End the cycle of bullying
Finally, one of the most powerful ways to attract employees is by rejecting the bullying culture that too many generations of cooks and servers have had to endure.
“Harassment in restaurants is often hereditary. It gets passed down from chef-owner to chef de cuisine to sous chef like a mutated gene,” wrote former Carbone captain Adam Reiner in a 2019 essay in Food & Wine. “I was a veteran member of the front of the house staff. I was making money consistently and had a dream schedule. But like many of my former colleagues in this restaurant, the one reason I did have for leaving outweighed the rest. The executive chef was a serial abuser and I was tired of being his punching bag.”
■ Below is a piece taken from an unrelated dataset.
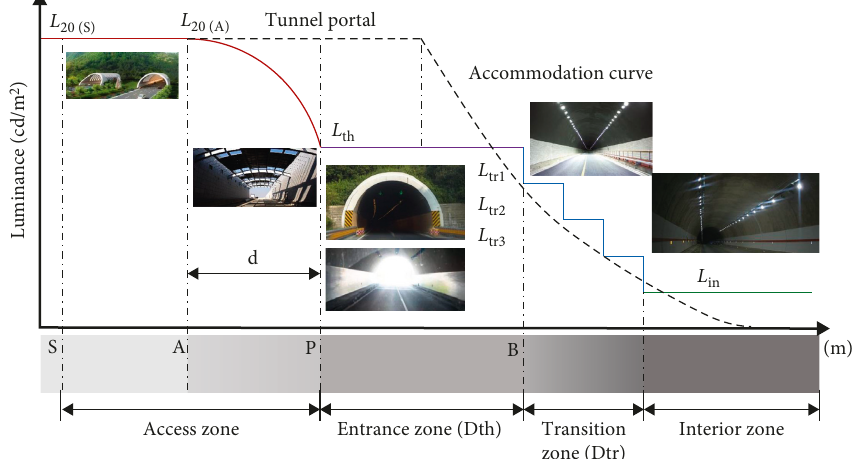
Figure 9: Illumination system of a highway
Stories like this abound. In a 2021 report, research firm BlackBox Intelligence reported that 49% of restaurant employees dealt with emotional abuse from managers; 15% dealt with sexual harassment. And that’s not even counting what the customers dish out.
Today’s labor crunch has given employees a rare opportunity to demand better. In the new normal of healthy, supportive kitchens — the kind that employees want to not only work at, but stay at — strong leaders are not tolerating abuse.
If someone on staff feels unhappy coming into work, they’ll find a better situation quickly. And on the way out, they’ll be sure to spread the message to anyone thinking about coming in to replace them. Putting a stop to the culture of abusive behavior is a powerful and completely free way to end this cycle of harm, reduce turnover and spend less on labor all at once.
The evolution of the restaurant workplace
Two years after COVID threatened to end restaurants as we know them, it’s clear something fundamental did change about the industry — but maybe not in the way anyone saw coming.
In a 2021 survey, research firm BlackBox Intelligence found that 77% of former restaurant employees said they would return to the industry if provided “promotion opportunities, flexible schedules, health benefits, PTO and a supportive company culture.” For an industry dealing with the twin crises of rising costs and worker shortages, it’s nice to know that one of those problems is solvable. And, in fact, can be substantially addressed with cost-free cultural changes.
It’s a new day in restaurant culture: one in which the decency and security expected in every other sector of the economy makes its way to the front- and back-of-house. The standards demanded by today’s empowered workforce promise to be better for their employers, too. All the workers ask is that, instead of being seen as fungible inputs, they be treated as fully human resources.